Ce volume réunit une vingtaine de contributions présentées lors du colloque « Sexe et genre » organisé, en 1989 à Paris, pour valoriser les résultats de l’un des thèmes du programme incitatif du C.N.R.S. « Recherches sur les femmes et recherches féministes ». Mis en place en 1983 sur l’initiative de l’anthropologue Maurice Godelier, ce programme, qui dura quatre ans, est le premier acte de reconnaissance institutionnelle en France d’un domaine jusque-là ignoré et tenu à l’écart alors qu’il a connu de larges développements dans de nombreux pays étrangers. Les deux annuaires des recherches menées, chacun d’entre eux correspondant à un appel d’offres, et le présent volume constituent la seule contribution du C.N.R.S. à la publication des résultats obtenus dont une partie a été éditée de part et d’autre à l’initiative des auteurs et la totalité déposée sous sa forme première à la Bibliothèque Marguerite Durand.
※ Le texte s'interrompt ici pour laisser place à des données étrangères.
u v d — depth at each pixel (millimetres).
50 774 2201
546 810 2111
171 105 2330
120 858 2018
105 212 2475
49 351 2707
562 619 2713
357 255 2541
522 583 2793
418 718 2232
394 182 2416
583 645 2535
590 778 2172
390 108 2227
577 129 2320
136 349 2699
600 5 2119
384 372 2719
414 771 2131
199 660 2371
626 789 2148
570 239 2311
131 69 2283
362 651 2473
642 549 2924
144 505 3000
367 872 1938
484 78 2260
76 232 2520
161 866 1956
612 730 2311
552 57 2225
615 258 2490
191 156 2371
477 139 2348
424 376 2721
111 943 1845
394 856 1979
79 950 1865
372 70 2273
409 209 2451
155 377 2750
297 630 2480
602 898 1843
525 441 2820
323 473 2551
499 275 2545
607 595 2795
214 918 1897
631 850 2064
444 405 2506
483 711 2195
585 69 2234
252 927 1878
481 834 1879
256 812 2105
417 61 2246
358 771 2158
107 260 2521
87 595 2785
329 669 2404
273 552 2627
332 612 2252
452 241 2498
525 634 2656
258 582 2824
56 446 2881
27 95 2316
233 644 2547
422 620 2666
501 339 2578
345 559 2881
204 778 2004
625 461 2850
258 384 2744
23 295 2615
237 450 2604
A propos donc du thème « Analyse critique de la conceptualisation des sexes » s’expriment des chercheuses de diverses disciplines relevant non seulement des sciences sociales mais aussi des sciences de la vie. Pour leur présentation, les contributions ont été regroupées en trois grandes parties, l’ensemble du volume ainsi que chacune des parties étant précédés d’une introduction spécifique. Ce parti pris, déjà présent dans les Annuaires, a un aspect quelque peu arbitraire, mais son caractère didactique, tout en masquant quelque peu la richesse et la variété des contributions, a l’avantage de faciliter l’abord de l’ouvrage à un public non spécialisé ainsi qu’aux étudiants.
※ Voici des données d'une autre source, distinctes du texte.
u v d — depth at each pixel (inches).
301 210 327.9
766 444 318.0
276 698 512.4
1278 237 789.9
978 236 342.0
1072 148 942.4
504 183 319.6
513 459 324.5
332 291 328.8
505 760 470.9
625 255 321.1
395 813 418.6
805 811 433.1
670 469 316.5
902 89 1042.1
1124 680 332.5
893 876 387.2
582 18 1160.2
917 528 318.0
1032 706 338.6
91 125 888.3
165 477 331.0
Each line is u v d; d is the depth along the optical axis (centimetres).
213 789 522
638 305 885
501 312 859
La première partie, la seule des trois à présenter une incontestable homogénéité, offre un panorama critique du débat en cours sur les notions de sexe et de genre, les malentendus et les dérives dont elles font ou peuvent faire l’objet, la tendance actuelle à constituer le genre en catégorie acritique opérant ici et là de manière quasiment magique. C. Delphy dénonce le présupposé implicite de l’antécédence du sexe sur le genre et en analyse les effets, qui masquent la nécessité du concept de genre pour penser le sexe.
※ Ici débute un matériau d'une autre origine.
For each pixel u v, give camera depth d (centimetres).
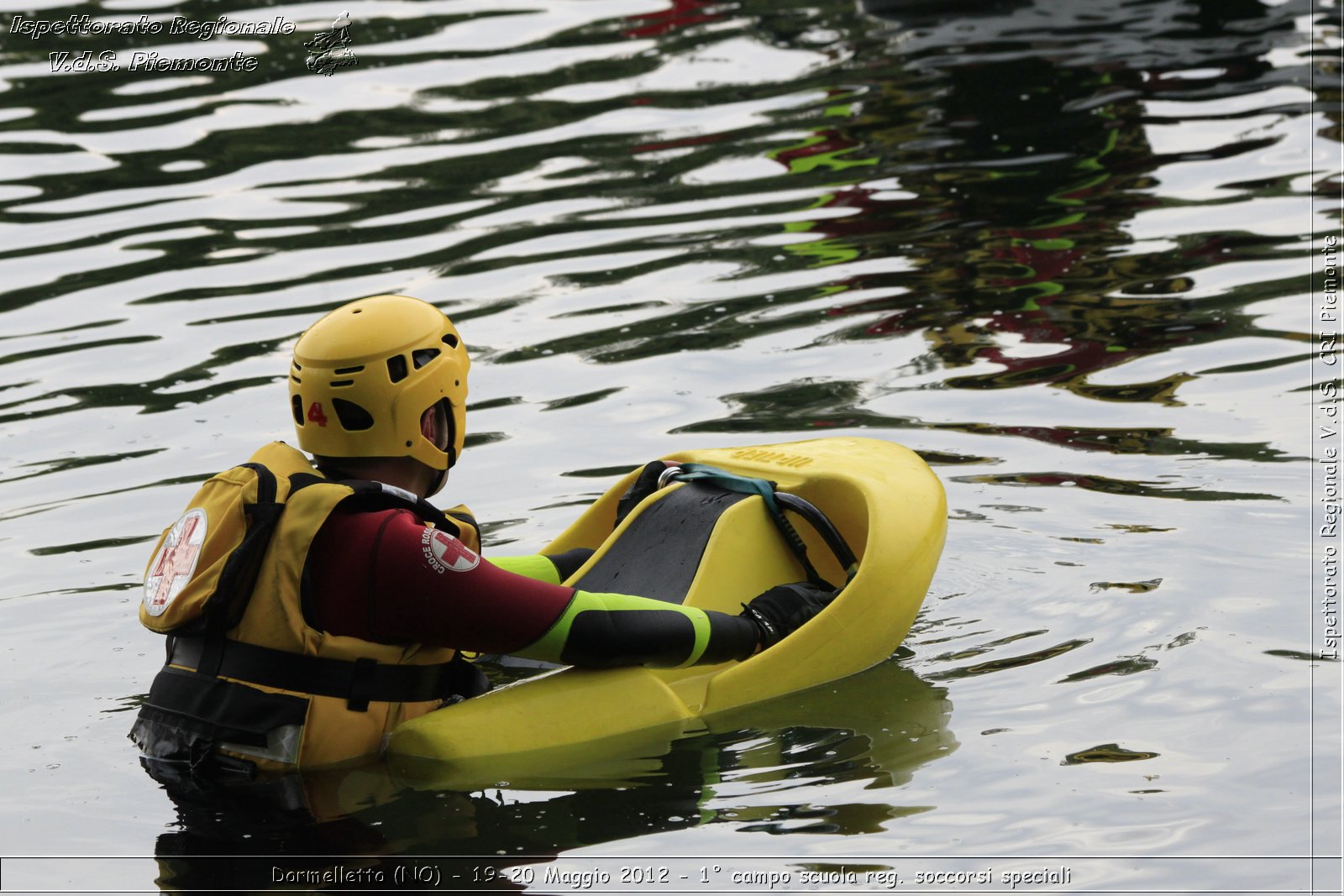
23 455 1730
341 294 2267
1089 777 1016
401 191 2812
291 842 940
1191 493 1505
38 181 2947
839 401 1808
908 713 1135
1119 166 2700
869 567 1218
La plupart des textes de la seconde partie apporte différents éléments permettant une approche plus concrète de la façon dont se manifestent et sont construites les catégories de sexe et de genre. Ici, l’éventail disciplinaire se fait très large, allant de la philosophie à l’histoire des sciences, pour montrer dans des exemples ponctuels la prégnance de la bicatégorisation et du lien privilégié établi entre femme et nature dans les différentes représentations.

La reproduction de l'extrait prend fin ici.